Segment Start: Provided records

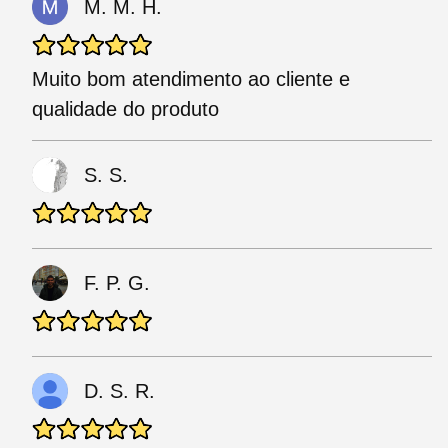
M. M. H.
Muito bom atendimento ao cliente e
qualidade do produto
S. S.
F. P. G.
D. S. R.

Segment End: Provided records

> _Work task_
Leave the images aside and transcribe all entries exactly.

> _Solution to the exercise_
M. M. H.
Muito bom atendimento ao cliente e
qualidade do produto
S. S.
F. P. G.
D. S. R.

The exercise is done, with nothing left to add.